There are no birds visible outside Tricia’s window but one, a tiny bird perched at the tip of the tallest tree. That bird hasn’t moved in awhile and I’m beginning to think it might be a leaf. When I look away and then back, it’s in a different position, but it still isn’t moving.
“You know how you associate certain albums with certain times and places? This one reminds me of living in my old studio apartment. The one I mentioned before.”
I feel a similar association with a song that comes on later. But the one overwhelming thing that this song makes me recall is itself. The song is timeless.
When it ends, iTunes plays through the rest of the album. Then, before moving on to something else, it chooses to play that song again. The feeling of hearing it rushes over me as strongly as ever, but the associations I feel have shifted. There is still the song, but now I also picture the moment we heard it the last time.
Dancing with my neighbors in the entryway of someone’s apartment, I catch sight of myself in a mirror and notice that I still can’t dance. My head bobs to one rhythm, my feet shuffle to another, and neither of these motions resemble the tempo of the song that’s playing. So I reposition myself directly in front of the mirror, turn away from it, and keep moving.
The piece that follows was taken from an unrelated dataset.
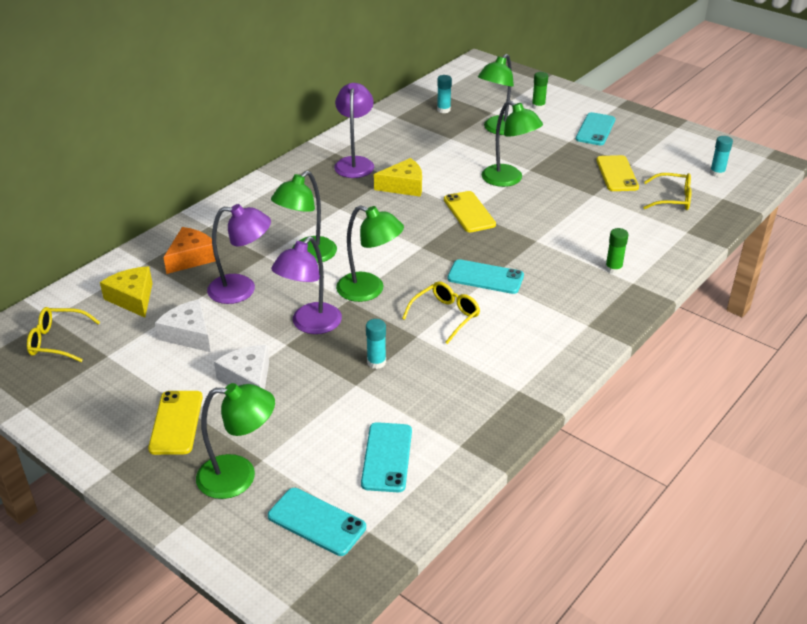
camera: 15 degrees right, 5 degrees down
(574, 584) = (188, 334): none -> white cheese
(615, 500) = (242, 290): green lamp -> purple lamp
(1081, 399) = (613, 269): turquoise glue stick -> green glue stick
- If you have a particular understanding of one aspect of world affairs and you believe that the majority of the public’s understanding of this matter is more or less consistent with yours, and if one day the media confirms your understanding of this matter but reports it as new information, then you were misinformed.
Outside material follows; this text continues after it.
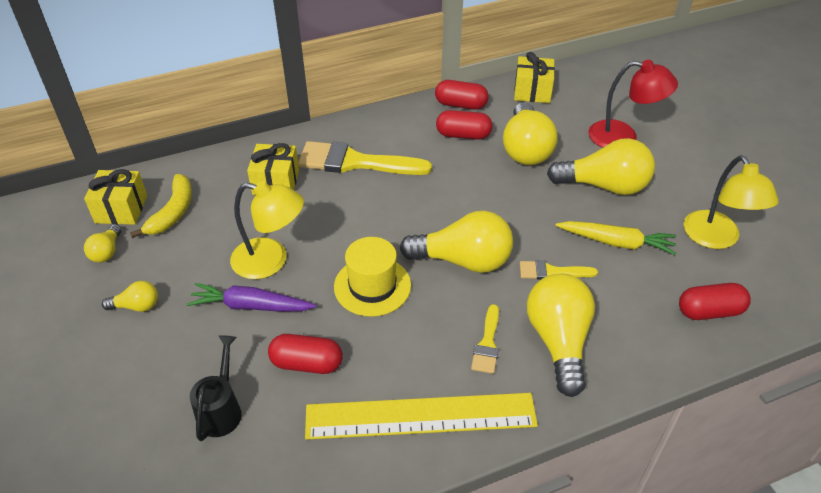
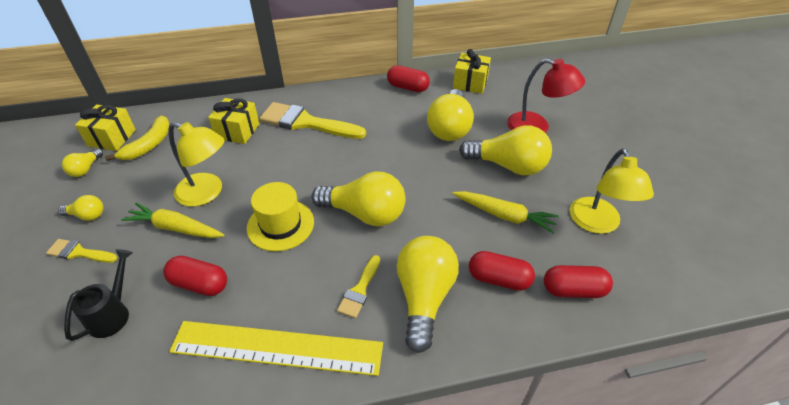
camera: 10 degrees right, 0 degrees up
(251, 306) = (175, 228): purple carrot -> yellow carrot
(463, 135) = (401, 111): red capsule -> red capsule (499, 279)
(552, 272) = (438, 233): yellow brush -> yellow brush (79, 252)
- If a barber tries to put product in your hair, don’t resist. He’s probably right to do it, and you can wash it out when you get home anyway.
- Something about friendship, distance and making space, time and loss. It’s hard to explain.
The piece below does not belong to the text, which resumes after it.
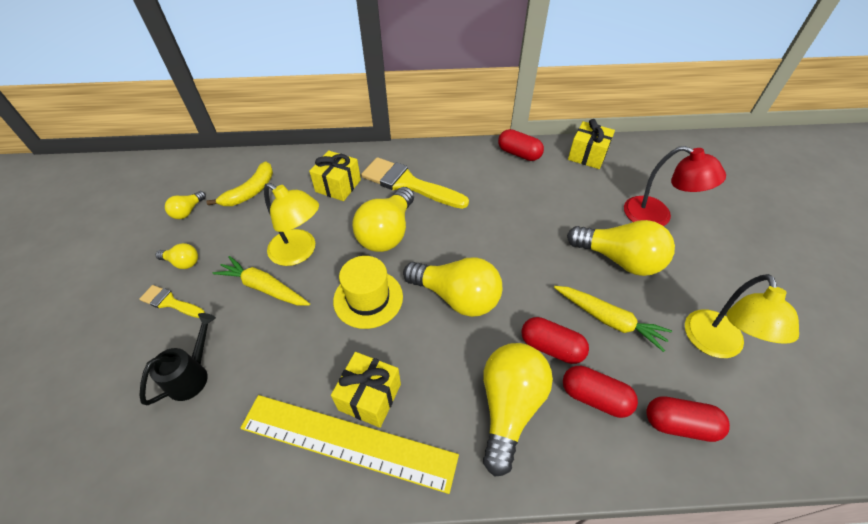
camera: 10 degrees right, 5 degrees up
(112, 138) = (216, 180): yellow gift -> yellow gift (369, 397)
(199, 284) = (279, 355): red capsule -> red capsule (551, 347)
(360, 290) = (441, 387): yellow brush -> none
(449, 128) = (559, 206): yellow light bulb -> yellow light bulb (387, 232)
- The “Robin laid an egg” line in the schoolyard version of Jingle Bells is a pun. I never realize that until last week. You know, I knew the younger brother of the guy who added the “Joker got away” line. He was in my class. True story.
- Chas, I never answered your question. The thing is I don’t miss my childhood much, or anyway I don’t miss it often. My chilhood was easy enough and happy enough. I’m sentimental about it at times and am always curious about other people’s childhoods. But I think I prefer being an adult more than I did being a child. I think I’m getting better at it too.
- Calendar tomorrow.
Okay. Enough reflecting. I’m going to go kick 2006’s ass. You got my back?
The fog filled in the street during the ten or twenty minutes that I was inside. I cut through the park on the way home, attracted by the glowing lights. When I stepped off the track, the grass crackled. It was stiff with fresh frost.
A crow cries out from an overhead tree branch. I look up and it repeats its call. It’s cold, I can see its breath.